*RECORDED INFORMATION*
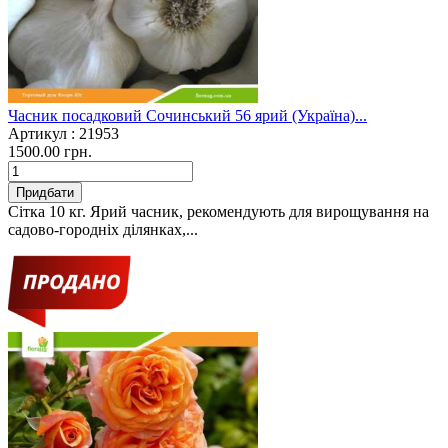
Часник посадковий Сочинський 56 ярий (Україна)...
Артикул :
21953
1500.00 грн.
Придбати
Сітка 10 кг. Ярий часник, рекомендують для вирощування на
садово-городніх ділянках,...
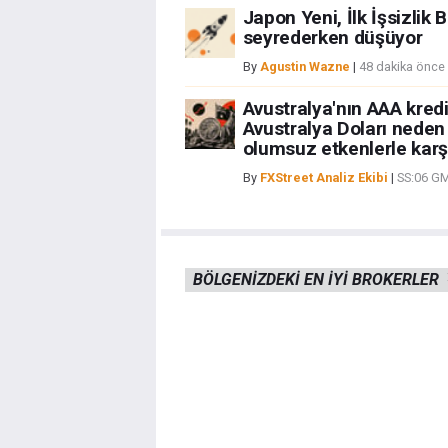
Japon Yeni, İlk İşsizlik B
seyrederken düşüyor
By
Agustin Wazne
|
48 dakika önce
Avustralya'nın AAA kredi 
Avustralya Doları neden
olumsuz etkenlerle karş
By
FXStreet Analiz Ekibi
|
SS:06 G
BÖLGENIZDEKI EN IYI BROKERLER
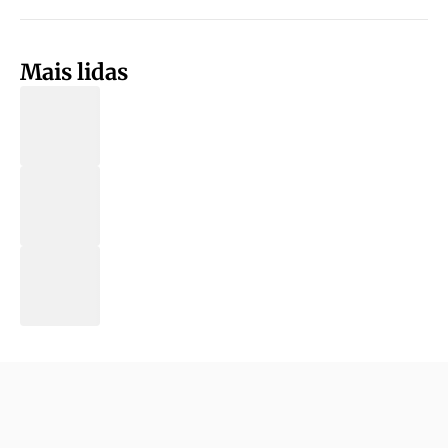
Mais lidas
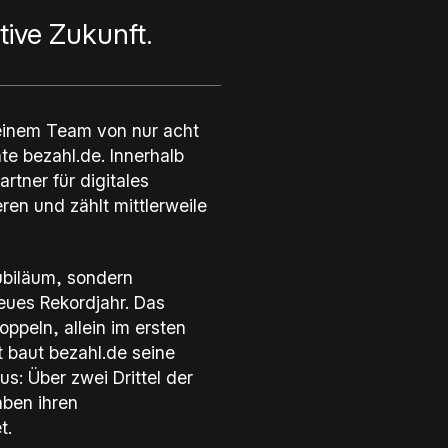
tive Zukunft.
einem Team von nur acht
hte
bezahl.de
. Innerhalb
rtner für digitales
n und zählt mittlerweile
Jubiläum, sondern
eues Rekordjahr. Das
ppeln, allein im ersten
t baut
bezahl.de
seine
: Über zwei Drittel der
ben ihren
t.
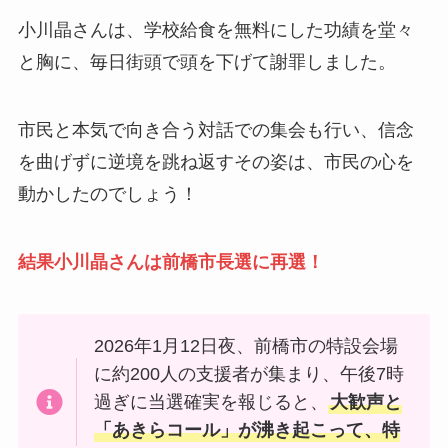
小川晶さんは、学校給食を無料にした功績を堂々
と胸に、毎日街頭で頭を下げて謝罪しました。
市民と本気で向き合う対話での集会も行い、信念
を曲げずに逆境を跳ね返すその姿は、市民の心を
動かしたのでしょう！
結果小川晶さんは前橋市長選に再選！
2026年1月12日夜、前橋市の特設会場
に約200人の支援者が集まり、午後7時
過ぎに当選確実を報じると、
大歓声と
「あきらコール」が沸き起こって、特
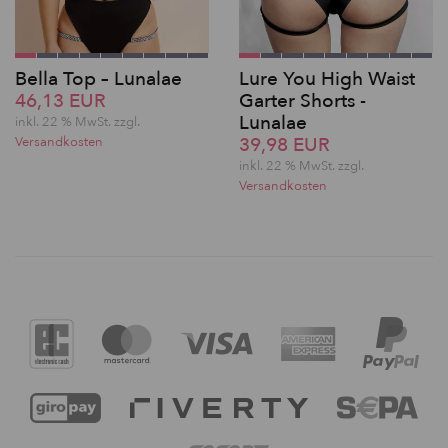
Bella Top – Lunalae
Lure You High Waist
46,13 EUR
Garter Shorts -
Lunalae
inkl. 22 % MwSt. zzgl.
39,98 EUR
Versandkosten
inkl. 22 % MwSt. zzgl.
Versandkosten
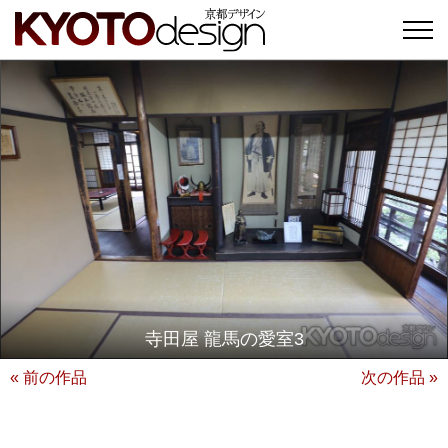
寺田屋 龍馬の愛室3
« 前の作品
次の作品 »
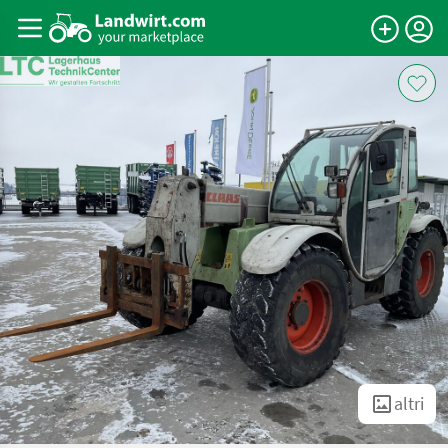
altri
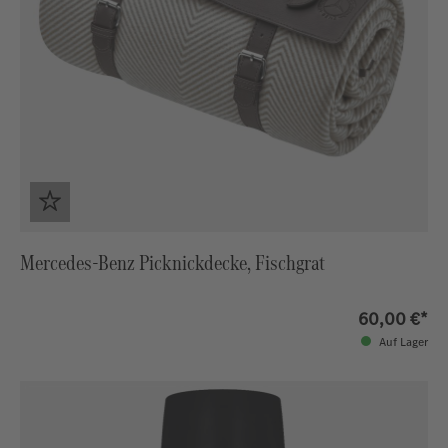
Mercedes-Benz Picknickdecke, Fischgrat
60,00 €*
Auf Lager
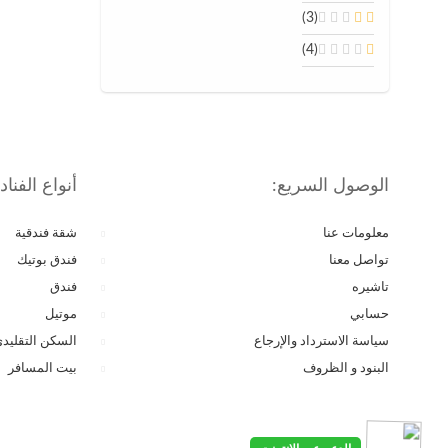
(3)
(4)
الوصول السريع:
أنواع الفنا
معلومات عنا
شقة فندقية
تواصل معنا
فندق بوتيك
تاشیره
فندق
حسابي
موتيل
سياسة الاسترداد والإرجاع
السكن التقليد
البنود و الظروف
بيت المسافر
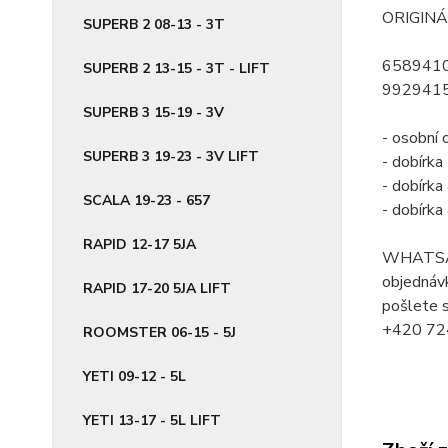
ORIGINÁ
SUPERB 2 08-13 - 3T
658941
SUPERB 2 13-15 - 3T - LIFT
992941
SUPERB 3 15-19 - 3V
- osobní 
SUPERB 3 19-23 - 3V LIFT
- dobírk
- dobírk
SCALA 19-23 - 657
- dobírk
RAPID 12-17 5JA
WHATSA
objednávk
RAPID 17-20 5JA LIFT
pošlete s
+420 72
ROOMSTER 06-15 - 5J
YETI 09-12 - 5L
YETI 13-17 - 5L LIFT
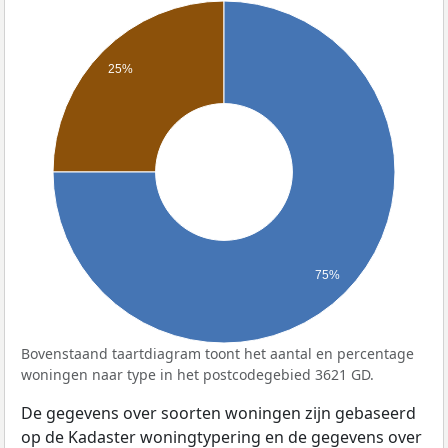
25%
75%
Bovenstaand taartdiagram toont het aantal en percentage
woningen naar type in het postcodegebied 3621 GD.
De gegevens over soorten woningen zijn gebaseerd
op de Kadaster woningtypering en de gegevens over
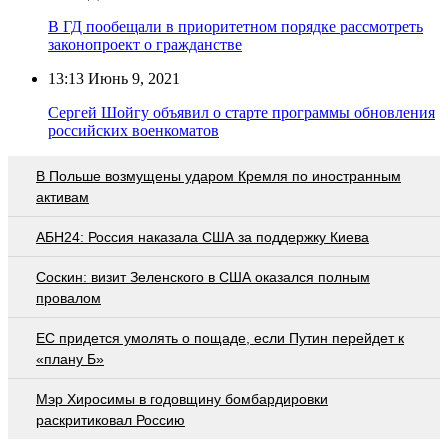
В ГД пообещали в приоритетном порядке рассмотреть
законопроект о гражданстве
13:13
Июнь 9, 2021
Сергей Шойгу объявил о старте программы обновления
российских военкоматов
В Польше возмущены ударом Кремля по иностранным
активам
АБН24: Россия наказала США за поддержку Киева
Соскин: визит Зеленского в США оказался полным
провалом
EC придется умолять о пощаде, если Путин перейдет к
«плану Б»
Мэр Хиросимы в годовщину бомбардировки
раскритиковал Россию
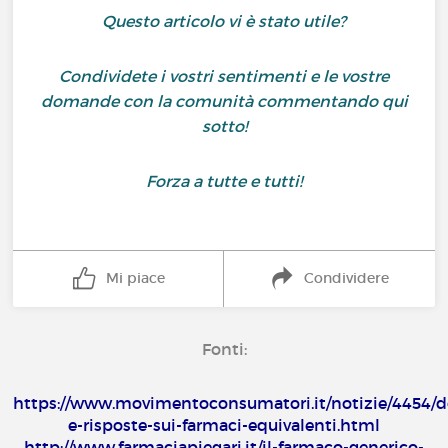
Questo articolo vi è stato utile?
Condividete i vostri sentimenti e le vostre
domande con la comunità commentando qui
sotto!
Forza a tutte e tutti!
Mi piace
Condividere
Fonti:
https://www.movimentoconsumatori.it/notizie/4454
e-risposte-sui-farmaci-equivalenti.html
http://www.farmaciapiegari.it/il-farmaco-generico-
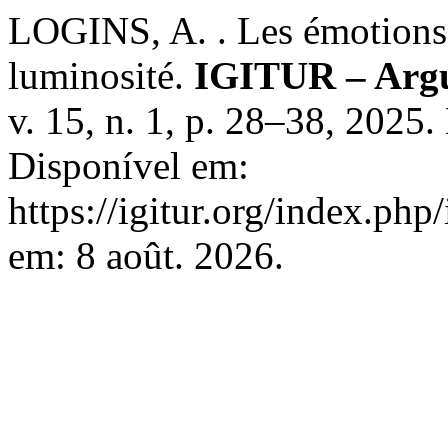
LOGINS, A. . Les émotions i
luminosité.
IGITUR – Argu
v. 15, n. 1, p. 28–38, 2025
Disponível em:
https://igitur.org/index.php
em: 8 août. 2026.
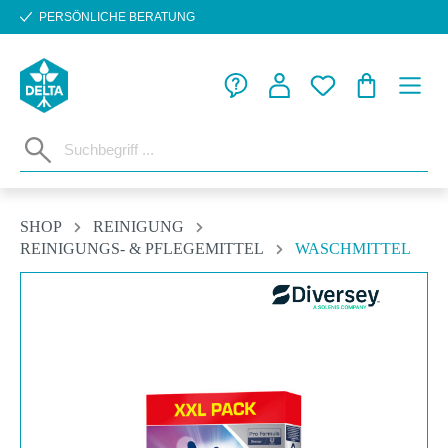
PERSÖNLICHE BERATUNG
Zum Hauptinhalt springen
WARENKORB
SHOP
REINIGUNG
REINIGUNGS- & PFLEGEMITTEL
WASCHMITTEL
Bildergalerie überspringen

*WHAT TO PRODUCE*
Look above for the line containing "Lure You High Waist", then write out every line from there down to the line containing "Июнь 9, 2021", that line included, with no pictures.

*RESULT*
Lure You High Waist
46,13 EUR
Garter Shorts -
Lunalae
inkl. 22 % MwSt. zzgl.
39,98 EUR
Versandkosten
inkl. 22 % MwSt. zzgl.
Versandkosten
寺田屋 龍馬の愛室3
« 前の作品
次の作品 »
altri
Mercedes-Benz Picknickdecke, Fischgrat
60,00 €*
Auf Lager
(3)
(4)
الوصول السريع:
أنواع الفنا
معلومات عنا
شقة فندقية
تواصل معنا
فندق بوتيك
تاشیره
فندق
حسابي
موتيل
سياسة الاسترداد والإرجاع
السكن التقليد
البنود و الظروف
بيت المسافر
ORIGINÁ
SUPERB 2 08-13 - 3T
658941
SUPERB 2 13-15 - 3T - LIFT
992941
SUPERB 3 15-19 - 3V
- osobní 
SUPERB 3 19-23 - 3V LIFT
- dobírk
- dobírk
SCALA 19-23 - 657
- dobírk
RAPID 12-17 5JA
WHATSA
objednávk
RAPID 17-20 5JA LIFT
pošlete s
+420 72
ROOMSTER 06-15 - 5J
YETI 09-12 - 5L
YETI 13-17 - 5L LIFT
25%
75%
Bovenstaand taartdiagram toont het aantal en percentage
woningen naar type in het postcodegebied 3621 GD.
De gegevens over soorten woningen zijn gebaseerd
op de Kadaster woningtypering en de gegevens over
В ГД пообещали в приоритетном порядке рассмотреть
законопроект о гражданстве
13:13
Июнь 9, 2021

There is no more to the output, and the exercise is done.